Extract:
Imagine you've been enjoying your backyard picnic table and chairs for the past 10 years when suddenly, for no apparent reason, you are served notice from a government agency that you will be fined $6,000 a day unless you remove them.

Or, imagine you would like to add a stone walkway to your garden. You begin to research the procedure and costs, only to learn that a lengthy application will be required, with multiple hearings before a state commission. You find yourself embroiled in a Kafkaesque legal battle costing tens of thousands of dollars. Finally, after years of struggle the government demands, as a condition for approving your little walkway, that you "donate" a portion of your land to the state.

Do these sound like nightmarish stories out of some totalitarian regime?

Shockingly, they are normal, everyday incidents for property owners across the nation.

In California, for example, a state agency called the California Coastal Commission routinely tramples the property rights of coastal landowners. People residing within five miles inland of California's 1,100 miles of coastline are subject to the commission's power to approve or deny improvements involving "any solid structure" on their property. This can include adding a room to a home, planting trees, adding a fence or garden walkway and, yes, in one current Orange County case, a picnic table and chairs.

Established in 1976, the California Coastal Commission's mandate is to "preserve, protect . . . and restore the resources of the coastal zone for the enjoyment of the current and succeeding generations." The Commission operates on the premise that the roughly 1.5 million acres under its jurisdiction are a "priceless natural heritage of all the people," ignoring the fact that the "priceless heritage" of California's coastline is abutted by private homes and businesses whose owners paid dearly for their property.

"All the people" have no right to demand that landowners sacrifice their property for the interests, real or alleged, of non-owners. If one owns property, one has the moral right to control it--even if that conflicts with the esthetic tastes or priorities of non-owners. One has the right to acquire property and, once acquired, to use it without interference from others, subject to only one condition: an owner must not interfere with the rights of his neighbors to do likewise. Your life and property belong to you not to others.

The California Coastal Commission and other agencies like it stand the very purpose of government on its head. The Declaration of Independence reminds us that it is only "to secure these rights," that "governments are instituted among men." A legitimate governmental agency would not violate property rights by telling an owner how he must use his property--it would do all that it could to protect the owner in his right to develop his property according to his best judgment.

Once we accept the principle that the government can deprive some individuals of their right to property, there is no basis to reject the complete usurpation of private property. If a home owner on California's coast can be ordered to stop building a shower, a shed, or a walkway, or to refrain from placing chairs and a table in his backyard, what prevents the state from gutting the right to property anywhere in America?

Data excerpt:

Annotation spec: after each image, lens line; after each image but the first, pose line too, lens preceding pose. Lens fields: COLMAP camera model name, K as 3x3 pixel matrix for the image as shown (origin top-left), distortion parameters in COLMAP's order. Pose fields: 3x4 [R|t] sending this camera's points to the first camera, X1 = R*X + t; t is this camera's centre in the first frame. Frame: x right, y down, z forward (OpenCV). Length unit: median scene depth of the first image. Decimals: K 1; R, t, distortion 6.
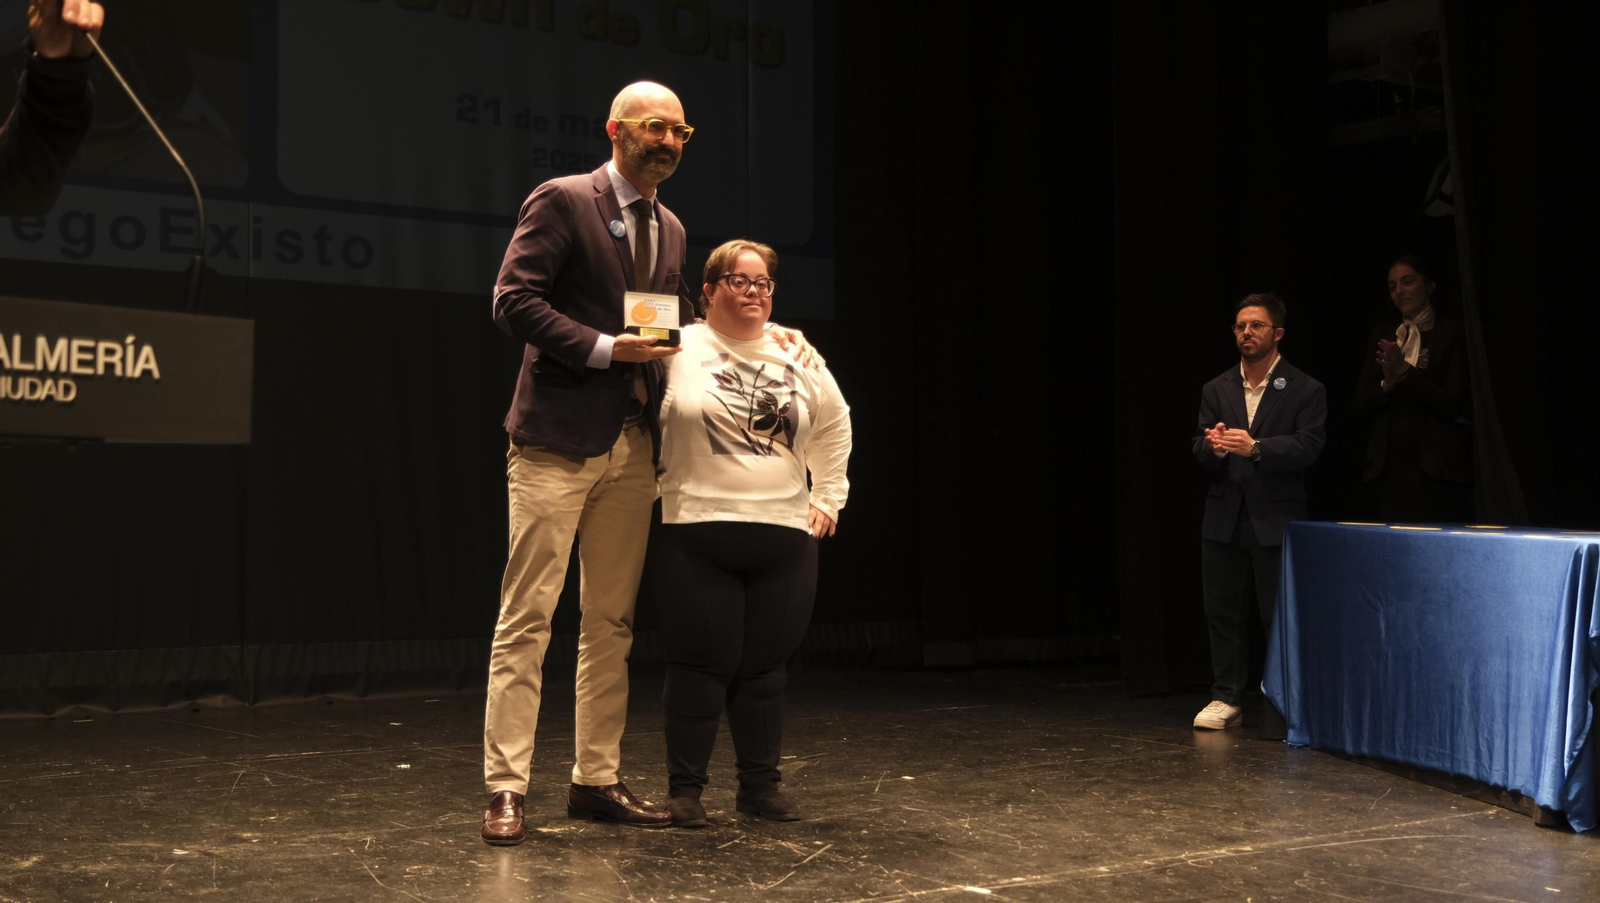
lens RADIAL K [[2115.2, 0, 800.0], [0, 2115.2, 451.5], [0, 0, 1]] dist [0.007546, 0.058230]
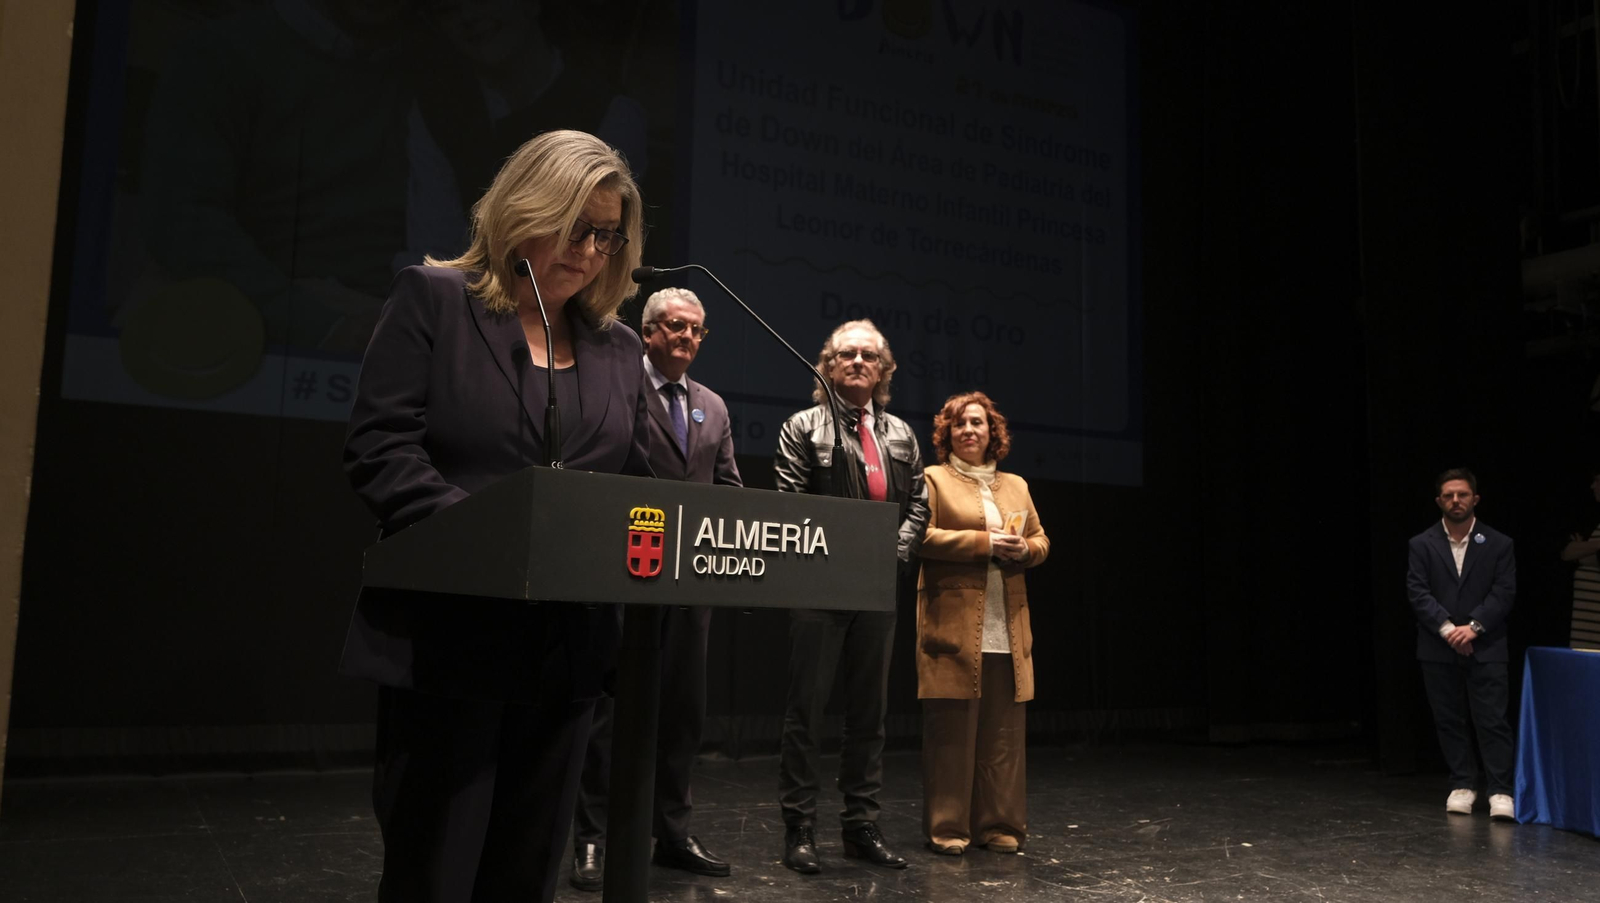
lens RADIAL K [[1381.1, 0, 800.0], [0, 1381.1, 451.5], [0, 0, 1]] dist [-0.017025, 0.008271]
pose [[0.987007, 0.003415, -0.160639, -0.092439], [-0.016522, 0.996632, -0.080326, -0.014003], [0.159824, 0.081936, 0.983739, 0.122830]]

Directions:
A. According to the essay on property rights, in what year was the California Coastal Commission established?
B. Return the part of the essay on property rights that opens with the words containing "The California Coastal Commission and" and closes with "anywhere in America?".

Numbered responses:
A. 1976

B.
The California Coastal Commission and other agencies like it stand the very purpose of government on its head. The Declaration of Independence reminds us that it is only "to secure these rights," that "governments are instituted among men." A legitimate governmental agency would not violate property rights by telling an owner how he must use his property--it would do all that it could to protect the owner in his right to develop his property according to his best judgment.

Once we accept the principle that the government can deprive some individuals of their right to property, there is no basis to reject the complete usurpation of private property. If a home owner on California's coast can be ordered to stop building a shower, a shed, or a walkway, or to refrain from placing chairs and a table in his backyard, what prevents the state from gutting the right to property anywhere in America?